Microsoft’s move to add its Hyper-V driver software into the Linux kernel is not a sinister ploy to sink open source software. Rather it’s a sign of how vitally important virtualization is to the server software market place. Few customers would take Hyper-V seriously until it runs Linux software as well as competing hypervisors.
Without this kind of driver integration Hyper-V could never hope to do a good job of hosting Linux software unless each Linux virtual machine was updated with Hyper-V drivers. While this might sound like a reasonable proposition to some, many firms run customised Linux code that can’t be modified without a huge amount of effort. In some cases the effort involves having Linux experts recompile the each Linux kernel to include the new driver software. In others, it’s about re-validating the modified platform so that third party software vendors would continue to support it. For the unlucky few, it involves both.
Microsoft’s move to embed its drivers in the Linux kernel would eventually solve those problems. However, it will take time before the Microsoft drivers are actually embedded in the Linux kernel, and several years more before the modified Linux kernel is adopted in mission critical server systems. After all, the owners of such systems are usually extremely conservative when it comes to changing systems that are working properly. The “if it isn’t broke don’t fix it” mentality normally reigns supreme. Ironically, virtualisation helps keep software running even longer than if the software is hosted directly on physical server systems. This is because features such VMWare’s vMotion and High Availability mean servers don’t need to be taken off line because for hardware upgrades or maintenance. The VM can simply be migrated to another hypervisor.

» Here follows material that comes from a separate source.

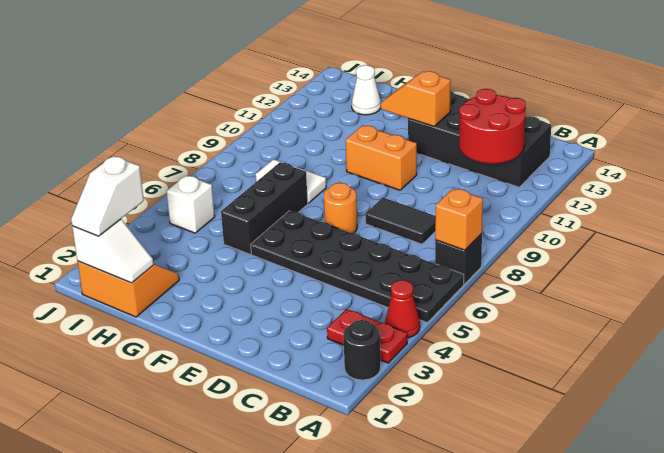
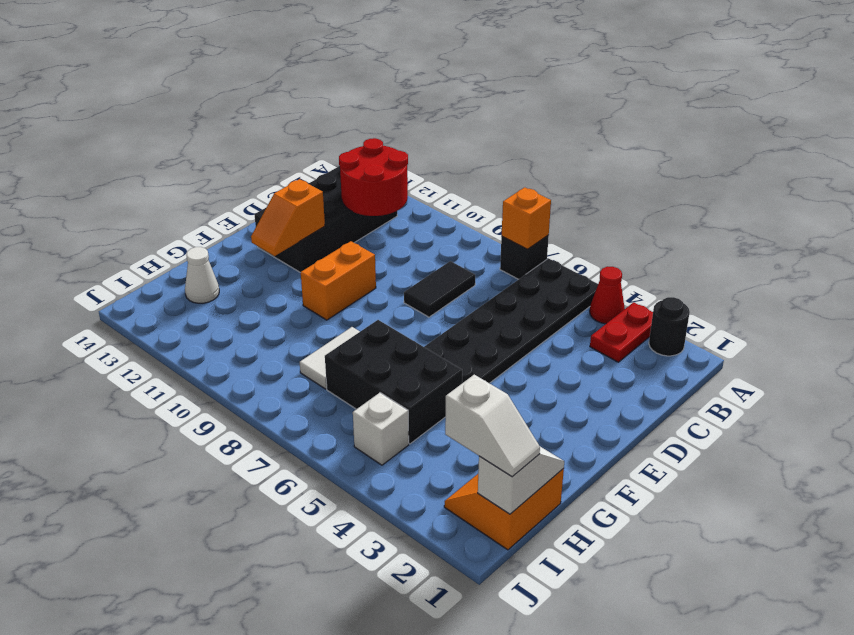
orange 1x1 round brick [324,183,357,233] -> none
black 1x3 brick [221,162,308,254] -> black 2x3 brick [325,320,462,444]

For an indication of just how bad Hyper-V currently is at running Linux software, take a look at benchmark results published by The Hypervisor last year. Our tests showed VMware software ran basic Linux code more than six times faster than Hyper-V. Our tests were fairly simple, but crucially we did not install any optimised drivers into the virtual machines being tested. These are exactly the kind of optimised drivers Microsoft is now trying to add to the Linux kernel. By the time the Microsoft drivers are added, we expect Hyper-V to fare better in such tests.